Acting CFPB Director Mick Mulvaney is simply paying non-career staff on par with career staff who report to them, the agency argued in a statement.

Acting CFPB Director Mick Mulvaney is simply paying non-career staff on par with career staff who report to them, the agency argued in a statement. Manuel Balce Ceneta / AP

Report: Mulvaney Secured Big Pay Raises for Aides at Consumer Bureau

The acting director blamed his successor, agency’s budgetary independence for high salaries.

Acting Consumer Financial Protection Bureau Director Mick Mulvaney gave exorbitant pay raises to aides he hired to help run the agency, the Associated Press reported.

According to salary records obtained by the AP through an information request, Mulvaney, who splits time between leading CFPB and the Office of Management and Budget, has hired at least eight people for politically appointed posts at the agency since he took over last fall. Of them, four now make $259,500 per year, and another makes $239,595, more than Cabinet secretaries and a number of other staff in high-level government jobs.

Although the highest base salary available to most of the federal workforce is $134,776, CFPB is an independent agency under the umbrella of the Federal Reserve, which has a waiver to hire employees with in-demand expertise and skillsets.

According to the AP, Kirsten Mork, Mulvaney’s chief of staff at CFPB, made $167,300 when she worked as a staffer on the House Financial Services Committee. She now makes more than $250,000. Her predecessor, Leandra English, who briefly fought unsuccessfully to lead the agency, had a starting salary of $212,324.

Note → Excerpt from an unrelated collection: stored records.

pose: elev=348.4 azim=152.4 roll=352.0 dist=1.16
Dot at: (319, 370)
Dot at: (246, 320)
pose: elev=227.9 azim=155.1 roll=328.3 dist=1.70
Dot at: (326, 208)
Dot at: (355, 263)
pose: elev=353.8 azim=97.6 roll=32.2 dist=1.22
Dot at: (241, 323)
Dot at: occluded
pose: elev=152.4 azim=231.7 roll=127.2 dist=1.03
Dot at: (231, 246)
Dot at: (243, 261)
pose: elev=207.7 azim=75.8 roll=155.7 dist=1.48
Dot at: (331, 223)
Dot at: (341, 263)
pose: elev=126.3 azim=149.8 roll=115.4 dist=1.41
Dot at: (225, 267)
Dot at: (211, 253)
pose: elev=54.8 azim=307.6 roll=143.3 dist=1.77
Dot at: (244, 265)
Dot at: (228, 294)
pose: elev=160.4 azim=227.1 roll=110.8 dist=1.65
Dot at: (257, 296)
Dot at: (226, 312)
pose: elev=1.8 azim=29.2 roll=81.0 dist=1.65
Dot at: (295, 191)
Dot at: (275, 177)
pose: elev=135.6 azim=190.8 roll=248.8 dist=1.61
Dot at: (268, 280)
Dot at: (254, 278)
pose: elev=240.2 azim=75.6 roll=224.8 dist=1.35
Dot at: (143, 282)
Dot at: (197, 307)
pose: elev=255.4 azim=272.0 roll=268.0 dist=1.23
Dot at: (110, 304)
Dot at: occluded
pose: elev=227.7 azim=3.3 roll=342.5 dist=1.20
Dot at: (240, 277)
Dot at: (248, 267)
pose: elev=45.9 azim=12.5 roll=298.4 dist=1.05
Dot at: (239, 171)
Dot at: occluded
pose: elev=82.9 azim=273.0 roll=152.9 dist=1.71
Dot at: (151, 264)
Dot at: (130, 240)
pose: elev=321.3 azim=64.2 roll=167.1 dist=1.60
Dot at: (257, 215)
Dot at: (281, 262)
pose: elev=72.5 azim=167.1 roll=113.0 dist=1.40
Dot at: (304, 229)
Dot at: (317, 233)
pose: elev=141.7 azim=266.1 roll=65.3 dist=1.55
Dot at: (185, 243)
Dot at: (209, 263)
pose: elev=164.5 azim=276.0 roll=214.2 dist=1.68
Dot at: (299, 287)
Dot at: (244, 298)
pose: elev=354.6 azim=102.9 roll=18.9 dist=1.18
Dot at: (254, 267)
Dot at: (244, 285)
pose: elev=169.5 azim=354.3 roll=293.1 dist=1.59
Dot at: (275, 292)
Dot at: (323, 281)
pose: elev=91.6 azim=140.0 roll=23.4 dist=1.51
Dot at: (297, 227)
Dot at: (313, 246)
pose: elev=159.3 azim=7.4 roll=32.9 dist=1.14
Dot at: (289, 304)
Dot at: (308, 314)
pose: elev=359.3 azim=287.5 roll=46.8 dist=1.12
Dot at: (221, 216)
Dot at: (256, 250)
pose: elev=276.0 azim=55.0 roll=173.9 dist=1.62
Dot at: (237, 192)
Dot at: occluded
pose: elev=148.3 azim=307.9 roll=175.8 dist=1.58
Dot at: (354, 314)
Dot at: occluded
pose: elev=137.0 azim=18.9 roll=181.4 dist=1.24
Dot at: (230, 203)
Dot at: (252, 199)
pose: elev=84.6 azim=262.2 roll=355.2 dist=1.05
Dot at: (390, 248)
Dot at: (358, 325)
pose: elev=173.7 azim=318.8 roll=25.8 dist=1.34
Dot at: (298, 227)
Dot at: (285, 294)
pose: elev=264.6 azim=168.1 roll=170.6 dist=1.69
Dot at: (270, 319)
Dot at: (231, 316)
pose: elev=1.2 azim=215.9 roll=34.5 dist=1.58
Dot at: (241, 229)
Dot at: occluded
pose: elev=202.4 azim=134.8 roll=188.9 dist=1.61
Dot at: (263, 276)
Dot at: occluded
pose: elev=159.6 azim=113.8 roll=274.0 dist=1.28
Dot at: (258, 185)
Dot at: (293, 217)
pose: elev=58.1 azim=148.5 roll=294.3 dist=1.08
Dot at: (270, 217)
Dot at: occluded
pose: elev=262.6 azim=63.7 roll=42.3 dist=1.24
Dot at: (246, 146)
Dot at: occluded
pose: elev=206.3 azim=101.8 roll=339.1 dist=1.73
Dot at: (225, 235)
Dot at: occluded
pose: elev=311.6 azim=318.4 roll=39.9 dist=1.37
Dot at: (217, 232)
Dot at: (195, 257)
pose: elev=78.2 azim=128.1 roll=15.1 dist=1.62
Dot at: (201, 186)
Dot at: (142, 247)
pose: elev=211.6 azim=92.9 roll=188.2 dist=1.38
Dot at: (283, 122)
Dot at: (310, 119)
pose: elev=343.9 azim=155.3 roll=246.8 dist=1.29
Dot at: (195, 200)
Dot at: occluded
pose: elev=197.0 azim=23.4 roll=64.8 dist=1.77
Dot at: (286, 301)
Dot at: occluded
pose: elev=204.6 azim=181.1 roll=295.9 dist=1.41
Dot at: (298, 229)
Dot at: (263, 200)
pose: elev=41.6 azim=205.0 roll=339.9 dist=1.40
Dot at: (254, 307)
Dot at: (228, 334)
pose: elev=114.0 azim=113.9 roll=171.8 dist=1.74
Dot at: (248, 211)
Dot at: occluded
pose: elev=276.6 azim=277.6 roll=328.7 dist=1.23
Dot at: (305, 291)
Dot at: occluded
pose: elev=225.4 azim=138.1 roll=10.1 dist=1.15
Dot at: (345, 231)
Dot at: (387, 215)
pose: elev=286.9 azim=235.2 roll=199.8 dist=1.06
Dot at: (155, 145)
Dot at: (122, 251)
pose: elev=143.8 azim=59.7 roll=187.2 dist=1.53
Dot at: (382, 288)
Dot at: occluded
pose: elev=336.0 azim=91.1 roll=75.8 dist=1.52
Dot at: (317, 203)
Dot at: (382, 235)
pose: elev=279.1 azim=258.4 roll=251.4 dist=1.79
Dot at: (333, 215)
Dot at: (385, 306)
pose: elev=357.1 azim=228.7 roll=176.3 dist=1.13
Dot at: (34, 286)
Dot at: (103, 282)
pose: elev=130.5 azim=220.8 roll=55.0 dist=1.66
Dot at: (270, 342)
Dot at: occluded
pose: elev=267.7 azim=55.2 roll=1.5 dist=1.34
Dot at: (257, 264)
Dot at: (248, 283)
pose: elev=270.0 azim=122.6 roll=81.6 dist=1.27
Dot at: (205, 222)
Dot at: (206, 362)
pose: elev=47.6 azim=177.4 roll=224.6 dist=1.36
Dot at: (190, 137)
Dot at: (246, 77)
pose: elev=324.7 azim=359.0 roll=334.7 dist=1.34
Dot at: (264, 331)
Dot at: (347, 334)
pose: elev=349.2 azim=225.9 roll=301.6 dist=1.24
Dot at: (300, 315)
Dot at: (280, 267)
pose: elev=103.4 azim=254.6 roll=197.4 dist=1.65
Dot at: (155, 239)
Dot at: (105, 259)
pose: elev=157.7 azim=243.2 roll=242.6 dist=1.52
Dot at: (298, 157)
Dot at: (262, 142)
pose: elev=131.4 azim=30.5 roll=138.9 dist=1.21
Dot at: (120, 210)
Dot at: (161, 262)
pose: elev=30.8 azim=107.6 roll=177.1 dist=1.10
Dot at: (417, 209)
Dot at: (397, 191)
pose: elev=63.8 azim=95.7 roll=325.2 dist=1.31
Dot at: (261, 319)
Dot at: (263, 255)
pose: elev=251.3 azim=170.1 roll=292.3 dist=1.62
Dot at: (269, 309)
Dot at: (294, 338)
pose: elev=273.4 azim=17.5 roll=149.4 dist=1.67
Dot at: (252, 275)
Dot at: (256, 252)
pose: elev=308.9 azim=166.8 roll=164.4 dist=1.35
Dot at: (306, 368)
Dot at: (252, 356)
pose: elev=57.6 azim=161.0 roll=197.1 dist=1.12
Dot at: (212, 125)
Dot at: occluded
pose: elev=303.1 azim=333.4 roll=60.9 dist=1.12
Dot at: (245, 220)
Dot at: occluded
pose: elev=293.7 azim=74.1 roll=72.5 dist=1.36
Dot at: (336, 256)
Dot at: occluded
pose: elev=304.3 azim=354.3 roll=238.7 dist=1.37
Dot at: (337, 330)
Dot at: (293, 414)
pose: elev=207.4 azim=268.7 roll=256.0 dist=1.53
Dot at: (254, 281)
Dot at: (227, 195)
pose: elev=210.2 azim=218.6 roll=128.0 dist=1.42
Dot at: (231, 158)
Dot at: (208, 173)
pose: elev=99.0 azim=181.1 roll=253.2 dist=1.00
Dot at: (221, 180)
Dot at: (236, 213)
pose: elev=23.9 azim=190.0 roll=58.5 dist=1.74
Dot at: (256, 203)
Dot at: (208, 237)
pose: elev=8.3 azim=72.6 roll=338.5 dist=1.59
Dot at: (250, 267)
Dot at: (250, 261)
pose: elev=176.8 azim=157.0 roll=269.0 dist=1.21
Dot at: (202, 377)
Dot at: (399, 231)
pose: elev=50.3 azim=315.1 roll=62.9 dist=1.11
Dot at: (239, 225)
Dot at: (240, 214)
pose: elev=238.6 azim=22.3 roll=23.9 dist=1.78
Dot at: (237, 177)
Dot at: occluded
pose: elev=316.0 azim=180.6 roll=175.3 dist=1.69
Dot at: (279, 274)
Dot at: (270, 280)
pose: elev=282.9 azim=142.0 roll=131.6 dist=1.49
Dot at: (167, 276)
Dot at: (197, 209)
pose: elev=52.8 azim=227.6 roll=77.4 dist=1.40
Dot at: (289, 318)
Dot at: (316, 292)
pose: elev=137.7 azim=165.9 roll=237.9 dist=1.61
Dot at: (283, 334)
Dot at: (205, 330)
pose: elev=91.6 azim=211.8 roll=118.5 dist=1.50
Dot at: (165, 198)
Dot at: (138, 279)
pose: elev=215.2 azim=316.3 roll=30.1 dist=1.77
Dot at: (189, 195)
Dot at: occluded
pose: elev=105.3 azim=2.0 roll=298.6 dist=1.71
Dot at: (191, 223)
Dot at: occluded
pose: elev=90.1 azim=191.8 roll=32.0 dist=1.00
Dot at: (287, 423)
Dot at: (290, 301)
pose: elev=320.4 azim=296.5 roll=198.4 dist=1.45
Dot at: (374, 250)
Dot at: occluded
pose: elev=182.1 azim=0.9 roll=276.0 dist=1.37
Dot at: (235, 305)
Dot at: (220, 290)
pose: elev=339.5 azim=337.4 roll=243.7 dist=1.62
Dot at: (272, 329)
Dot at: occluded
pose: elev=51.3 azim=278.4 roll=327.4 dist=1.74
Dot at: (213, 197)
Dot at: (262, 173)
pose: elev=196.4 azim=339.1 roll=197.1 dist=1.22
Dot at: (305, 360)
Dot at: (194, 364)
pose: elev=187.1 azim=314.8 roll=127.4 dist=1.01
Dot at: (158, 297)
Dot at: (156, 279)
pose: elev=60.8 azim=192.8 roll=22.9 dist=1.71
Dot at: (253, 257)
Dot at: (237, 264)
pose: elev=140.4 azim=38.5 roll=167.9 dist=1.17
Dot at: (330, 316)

While in Congress, Mulvaney railed against the CFPB. In his current post he has pledged to draw down the agency’s surplus funds rather than request funding from the Federal Reserve, and as OMB director, Mulvaney proposed through the White House’s fiscal 2019 budget request that the agency receive limited funding from the Federal Reserve. Congress would eventually be responsible for determining its funding levels.

The news comes just days after Environmental Protection Agency Administrator Scott Pruitt came under fire for reportedly giving substantial raises to two of his top aides against the White House's wishes. The aides eventually received the salary increases through an obscure provision of the 1996 Safe Drinking Water Act, although Pruitt denied knowledge of the decision and said he reversed it.

On Monday, The Atlantic reported that an internal EPA email appears to contradict Pruitt’s claims, as one of the aides specifically said her pay raise was authorized by the administrator. The Office of Government Ethics called some of the other recent allegations against Pruitt “extremely concerning,” although it did not weigh in on the pay raises.

At CFPB, a spokesperson defended Mulvaney’s salary decisions in a statement to the AP, blaming former Director Richard Cordray for elevated compensation.

“[Non-career] staff are being paid on par with the career staff who directly report to them,” CFPB said.